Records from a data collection
=== Section Start ===

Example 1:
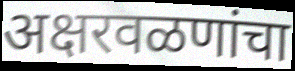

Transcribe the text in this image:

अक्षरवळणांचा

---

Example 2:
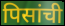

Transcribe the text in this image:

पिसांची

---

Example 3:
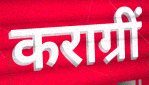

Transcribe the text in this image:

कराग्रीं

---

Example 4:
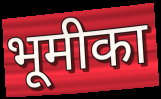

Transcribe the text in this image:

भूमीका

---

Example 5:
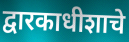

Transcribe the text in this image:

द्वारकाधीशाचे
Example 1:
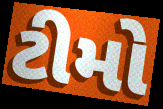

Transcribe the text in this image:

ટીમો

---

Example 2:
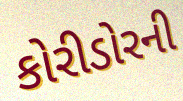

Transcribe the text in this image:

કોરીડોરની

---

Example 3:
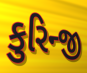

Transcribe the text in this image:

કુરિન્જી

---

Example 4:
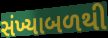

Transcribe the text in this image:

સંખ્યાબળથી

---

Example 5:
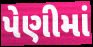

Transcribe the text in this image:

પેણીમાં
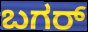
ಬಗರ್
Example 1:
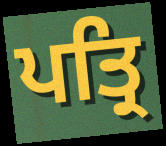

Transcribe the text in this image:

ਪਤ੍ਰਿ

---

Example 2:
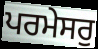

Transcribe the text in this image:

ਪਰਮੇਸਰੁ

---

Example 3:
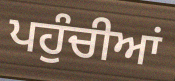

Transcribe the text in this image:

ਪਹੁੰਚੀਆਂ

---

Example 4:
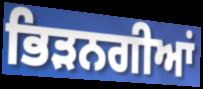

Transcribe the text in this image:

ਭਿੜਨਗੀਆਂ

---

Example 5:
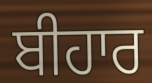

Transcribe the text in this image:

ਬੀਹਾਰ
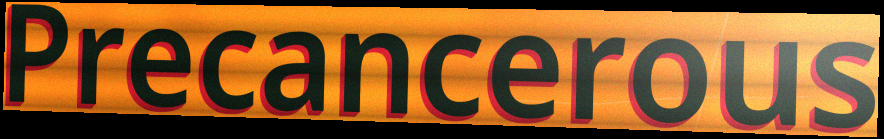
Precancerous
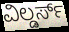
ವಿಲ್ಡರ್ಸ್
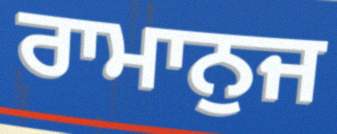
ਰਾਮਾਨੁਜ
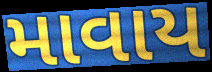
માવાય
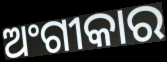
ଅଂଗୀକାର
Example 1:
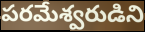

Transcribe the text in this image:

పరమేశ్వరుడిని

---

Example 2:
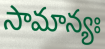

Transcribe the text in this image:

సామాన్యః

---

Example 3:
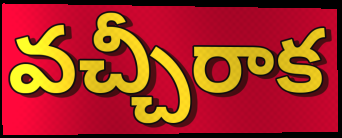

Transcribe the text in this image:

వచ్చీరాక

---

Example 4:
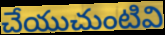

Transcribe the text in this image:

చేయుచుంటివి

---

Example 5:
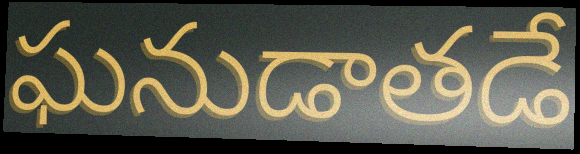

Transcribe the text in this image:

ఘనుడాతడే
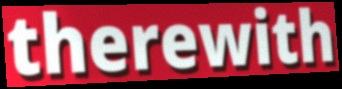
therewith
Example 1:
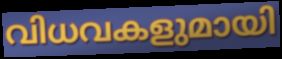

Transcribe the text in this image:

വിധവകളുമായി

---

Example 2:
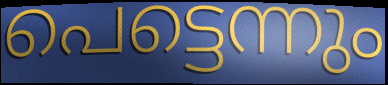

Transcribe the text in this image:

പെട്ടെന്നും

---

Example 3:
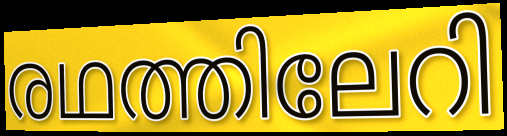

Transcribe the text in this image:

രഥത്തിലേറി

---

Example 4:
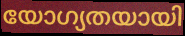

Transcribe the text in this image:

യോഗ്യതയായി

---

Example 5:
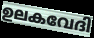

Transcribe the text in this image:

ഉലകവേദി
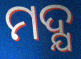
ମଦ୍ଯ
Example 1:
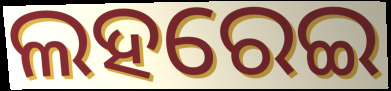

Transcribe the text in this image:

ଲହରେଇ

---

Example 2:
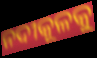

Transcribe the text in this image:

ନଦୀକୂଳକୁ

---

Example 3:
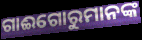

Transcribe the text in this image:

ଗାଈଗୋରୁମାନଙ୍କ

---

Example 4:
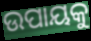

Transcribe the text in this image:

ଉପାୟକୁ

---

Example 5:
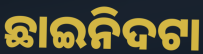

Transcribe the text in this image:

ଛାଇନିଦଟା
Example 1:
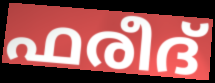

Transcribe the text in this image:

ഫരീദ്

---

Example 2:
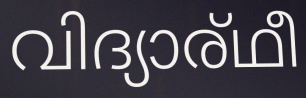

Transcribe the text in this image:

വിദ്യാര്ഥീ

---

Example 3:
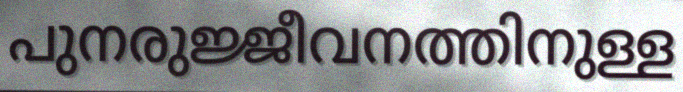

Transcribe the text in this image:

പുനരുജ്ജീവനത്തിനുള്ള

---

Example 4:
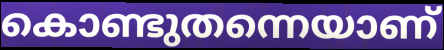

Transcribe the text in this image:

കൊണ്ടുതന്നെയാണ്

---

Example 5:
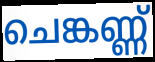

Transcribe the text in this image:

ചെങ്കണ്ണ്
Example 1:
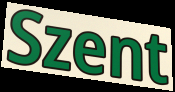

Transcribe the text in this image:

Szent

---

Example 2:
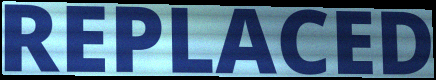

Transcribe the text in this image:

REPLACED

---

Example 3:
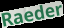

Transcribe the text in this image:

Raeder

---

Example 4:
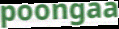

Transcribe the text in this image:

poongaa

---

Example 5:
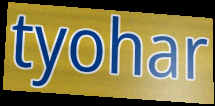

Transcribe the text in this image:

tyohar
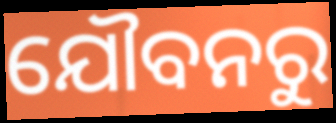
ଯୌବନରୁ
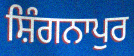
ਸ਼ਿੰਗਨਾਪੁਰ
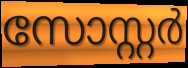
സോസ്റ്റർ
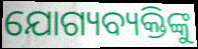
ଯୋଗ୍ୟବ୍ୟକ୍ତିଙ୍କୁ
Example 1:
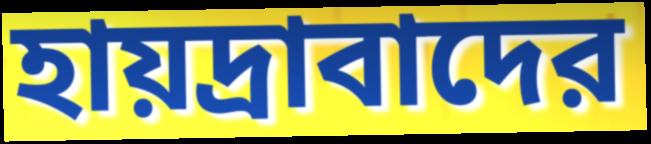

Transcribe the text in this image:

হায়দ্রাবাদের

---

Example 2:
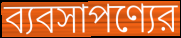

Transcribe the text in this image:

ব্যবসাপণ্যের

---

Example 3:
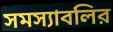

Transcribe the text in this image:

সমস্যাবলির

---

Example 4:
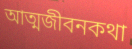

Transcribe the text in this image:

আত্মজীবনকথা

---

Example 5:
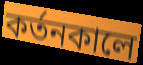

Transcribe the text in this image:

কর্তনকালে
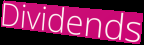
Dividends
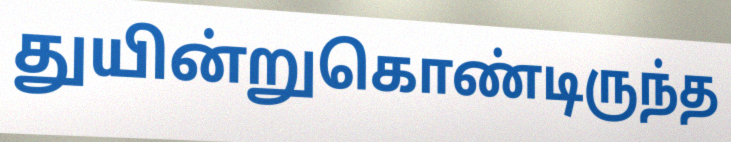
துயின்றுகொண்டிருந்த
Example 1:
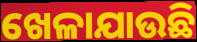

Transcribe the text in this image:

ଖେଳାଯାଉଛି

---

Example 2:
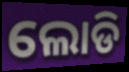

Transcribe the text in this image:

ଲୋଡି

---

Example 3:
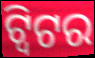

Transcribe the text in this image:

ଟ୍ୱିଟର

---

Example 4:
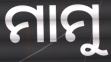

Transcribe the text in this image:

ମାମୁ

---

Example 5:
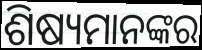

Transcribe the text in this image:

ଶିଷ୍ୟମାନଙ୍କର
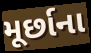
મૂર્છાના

=== Section End ===

The copy you write out must match the entries word for word, minus their pictures.

— SOLVED PROBLEM —
Example 1:

Transcribe the text in this image:

अक्षरवळणांचा

---

Example 2:

Transcribe the text in this image:

पिसांची

---

Example 3:

Transcribe the text in this image:

कराग्रीं

---

Example 4:

Transcribe the text in this image:

भूमीका

---

Example 5:

Transcribe the text in this image:

द्वारकाधीशाचे
Example 1:

Transcribe the text in this image:

ટીમો

---

Example 2:

Transcribe the text in this image:

કોરીડોરની

---

Example 3:

Transcribe the text in this image:

કુરિન્જી

---

Example 4:

Transcribe the text in this image:

સંખ્યાબળથી

---

Example 5:

Transcribe the text in this image:

પેણીમાં
ಬಗರ್
Example 1:

Transcribe the text in this image:

ਪਤ੍ਰਿ

---

Example 2:

Transcribe the text in this image:

ਪਰਮੇਸਰੁ

---

Example 3:

Transcribe the text in this image:

ਪਹੁੰਚੀਆਂ

---

Example 4:

Transcribe the text in this image:

ਭਿੜਨਗੀਆਂ

---

Example 5:

Transcribe the text in this image:

ਬੀਹਾਰ
Precancerous
ವಿಲ್ಡರ್ಸ್
ਰਾਮਾਨੁਜ
માવાય
ଅଂଗୀକାର
Example 1:

Transcribe the text in this image:

పరమేశ్వరుడిని

---

Example 2:

Transcribe the text in this image:

సామాన్యః

---

Example 3:

Transcribe the text in this image:

వచ్చీరాక

---

Example 4:

Transcribe the text in this image:

చేయుచుంటివి

---

Example 5:

Transcribe the text in this image:

ఘనుడాతడే
therewith
Example 1:

Transcribe the text in this image:

വിധവകളുമായി

---

Example 2:

Transcribe the text in this image:

പെട്ടെന്നും

---

Example 3:

Transcribe the text in this image:

രഥത്തിലേറി

---

Example 4:

Transcribe the text in this image:

യോഗ്യതയായി

---

Example 5:

Transcribe the text in this image:

ഉലകവേദി
ମଦ୍ଯ
Example 1:

Transcribe the text in this image:

ଲହରେଇ

---

Example 2:

Transcribe the text in this image:

ନଦୀକୂଳକୁ

---

Example 3:

Transcribe the text in this image:

ଗାଈଗୋରୁମାନଙ୍କ

---

Example 4:

Transcribe the text in this image:

ଉପାୟକୁ

---

Example 5:

Transcribe the text in this image:

ଛାଇନିଦଟା
Example 1:

Transcribe the text in this image:

ഫരീദ്

---

Example 2:

Transcribe the text in this image:

വിദ്യാര്ഥീ

---

Example 3:

Transcribe the text in this image:

പുനരുജ്ജീവനത്തിനുള്ള

---

Example 4:

Transcribe the text in this image:

കൊണ്ടുതന്നെയാണ്

---

Example 5:

Transcribe the text in this image:

ചെങ്കണ്ണ്
Example 1:

Transcribe the text in this image:

Szent

---

Example 2:

Transcribe the text in this image:

REPLACED

---

Example 3:

Transcribe the text in this image:

Raeder

---

Example 4:

Transcribe the text in this image:

poongaa

---

Example 5:

Transcribe the text in this image:

tyohar
ଯୌବନରୁ
ਸ਼ਿੰਗਨਾਪੁਰ
സോസ്റ്റർ
ଯୋଗ୍ୟବ୍ୟକ୍ତିଙ୍କୁ
Example 1:

Transcribe the text in this image:

হায়দ্রাবাদের

---

Example 2:

Transcribe the text in this image:

ব্যবসাপণ্যের

---

Example 3:

Transcribe the text in this image:

সমস্যাবলির

---

Example 4:

Transcribe the text in this image:

আত্মজীবনকথা

---

Example 5:

Transcribe the text in this image:

কর্তনকালে
Dividends
துயின்றுகொண்டிருந்த
Example 1:

Transcribe the text in this image:

ଖେଳାଯାଉଛି

---

Example 2:

Transcribe the text in this image:

ଲୋଡି

---

Example 3:

Transcribe the text in this image:

ଟ୍ୱିଟର

---

Example 4:

Transcribe the text in this image:

ମାମୁ

---

Example 5:

Transcribe the text in this image:

ଶିଷ୍ୟମାନଙ୍କର
મૂર્છાના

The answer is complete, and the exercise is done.